== WHAT IS BEING ASKED ==
In the records below, find each line that holds "There" and return it.

★ ★ ★ ★ ★

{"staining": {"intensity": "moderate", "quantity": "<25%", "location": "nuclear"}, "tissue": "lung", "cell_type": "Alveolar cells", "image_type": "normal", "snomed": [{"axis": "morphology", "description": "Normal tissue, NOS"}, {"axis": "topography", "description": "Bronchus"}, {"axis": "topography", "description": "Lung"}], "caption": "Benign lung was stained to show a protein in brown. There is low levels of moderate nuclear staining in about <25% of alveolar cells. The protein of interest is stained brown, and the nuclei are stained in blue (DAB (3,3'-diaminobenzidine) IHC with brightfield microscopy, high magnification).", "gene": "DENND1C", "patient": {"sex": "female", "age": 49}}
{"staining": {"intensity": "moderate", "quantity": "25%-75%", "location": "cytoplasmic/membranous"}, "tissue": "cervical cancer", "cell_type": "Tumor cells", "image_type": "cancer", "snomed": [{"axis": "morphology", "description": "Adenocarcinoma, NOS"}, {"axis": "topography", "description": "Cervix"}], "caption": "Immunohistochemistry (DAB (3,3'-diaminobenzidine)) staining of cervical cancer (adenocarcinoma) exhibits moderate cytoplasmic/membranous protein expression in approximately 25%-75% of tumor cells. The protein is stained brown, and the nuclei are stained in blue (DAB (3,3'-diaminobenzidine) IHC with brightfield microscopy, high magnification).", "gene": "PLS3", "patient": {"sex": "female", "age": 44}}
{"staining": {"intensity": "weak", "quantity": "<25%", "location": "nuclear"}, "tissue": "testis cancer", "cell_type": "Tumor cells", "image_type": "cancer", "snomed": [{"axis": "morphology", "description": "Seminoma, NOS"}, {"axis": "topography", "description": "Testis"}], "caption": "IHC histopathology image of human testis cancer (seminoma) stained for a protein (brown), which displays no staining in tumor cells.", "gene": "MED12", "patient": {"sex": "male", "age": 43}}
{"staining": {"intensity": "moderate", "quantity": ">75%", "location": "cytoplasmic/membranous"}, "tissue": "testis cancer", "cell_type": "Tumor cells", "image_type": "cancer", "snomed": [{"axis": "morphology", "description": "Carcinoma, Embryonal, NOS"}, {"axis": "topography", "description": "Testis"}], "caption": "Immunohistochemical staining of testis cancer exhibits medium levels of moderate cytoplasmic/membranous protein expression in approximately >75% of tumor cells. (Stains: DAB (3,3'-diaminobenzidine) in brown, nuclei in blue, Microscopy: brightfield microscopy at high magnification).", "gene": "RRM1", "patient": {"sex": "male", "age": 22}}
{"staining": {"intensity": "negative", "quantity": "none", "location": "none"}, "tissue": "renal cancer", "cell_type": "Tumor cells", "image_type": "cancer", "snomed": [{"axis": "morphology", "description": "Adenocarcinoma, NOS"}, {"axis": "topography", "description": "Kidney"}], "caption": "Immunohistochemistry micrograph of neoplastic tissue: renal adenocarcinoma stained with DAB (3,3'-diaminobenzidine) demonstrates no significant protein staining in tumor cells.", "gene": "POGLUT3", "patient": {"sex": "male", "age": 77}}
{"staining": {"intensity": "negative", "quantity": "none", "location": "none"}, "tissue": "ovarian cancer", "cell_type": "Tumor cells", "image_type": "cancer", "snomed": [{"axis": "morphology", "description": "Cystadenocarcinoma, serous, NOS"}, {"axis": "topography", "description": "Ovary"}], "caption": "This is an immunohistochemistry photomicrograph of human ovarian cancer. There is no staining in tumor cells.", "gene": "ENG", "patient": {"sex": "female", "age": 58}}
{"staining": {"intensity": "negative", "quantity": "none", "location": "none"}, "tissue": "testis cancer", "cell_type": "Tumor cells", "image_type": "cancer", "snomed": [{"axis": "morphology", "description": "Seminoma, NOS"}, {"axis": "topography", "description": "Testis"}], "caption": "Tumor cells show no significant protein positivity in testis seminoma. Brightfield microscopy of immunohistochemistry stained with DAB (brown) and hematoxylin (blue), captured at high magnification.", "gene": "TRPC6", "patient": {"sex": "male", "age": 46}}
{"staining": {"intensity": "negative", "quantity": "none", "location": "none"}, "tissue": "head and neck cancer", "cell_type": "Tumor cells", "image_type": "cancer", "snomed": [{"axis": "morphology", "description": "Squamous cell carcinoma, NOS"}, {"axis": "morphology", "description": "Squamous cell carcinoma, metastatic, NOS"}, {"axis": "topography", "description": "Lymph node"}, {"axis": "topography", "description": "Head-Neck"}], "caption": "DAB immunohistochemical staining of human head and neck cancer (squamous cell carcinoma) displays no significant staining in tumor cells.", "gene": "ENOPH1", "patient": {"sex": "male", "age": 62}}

★ ★ ★ ★ ★

== EXERCISE RESULT ==
{"staining": {"intensity": "moderate", "quantity": "<25%", "location": "nuclear"}, "tissue": "lung", "cell_type": "Alveolar cells", "image_type": "normal", "snomed": [{"axis": "morphology", "description": "Normal tissue, NOS"}, {"axis": "topography", "description": "Bronchus"}, {"axis": "topography", "description": "Lung"}], "caption": "Benign lung was stained to show a protein in brown. There is low levels of moderate nuclear staining in about <25% of alveolar cells. The protein of interest is stained brown, and the nuclei are stained in blue (DAB (3,3'-diaminobenzidine) IHC with brightfield microscopy, high magnification).", "gene": "DENND1C", "patient": {"sex": "female", "age": 49}}
{"staining": {"intensity": "negative", "quantity": "none", "location": "none"}, "tissue": "ovarian cancer", "cell_type": "Tumor cells", "image_type": "cancer", "snomed": [{"axis": "morphology", "description": "Cystadenocarcinoma, serous, NOS"}, {"axis": "topography", "description": "Ovary"}], "caption": "This is an immunohistochemistry photomicrograph of human ovarian cancer. There is no staining in tumor cells.", "gene": "ENG", "patient": {"sex": "female", "age": 58}}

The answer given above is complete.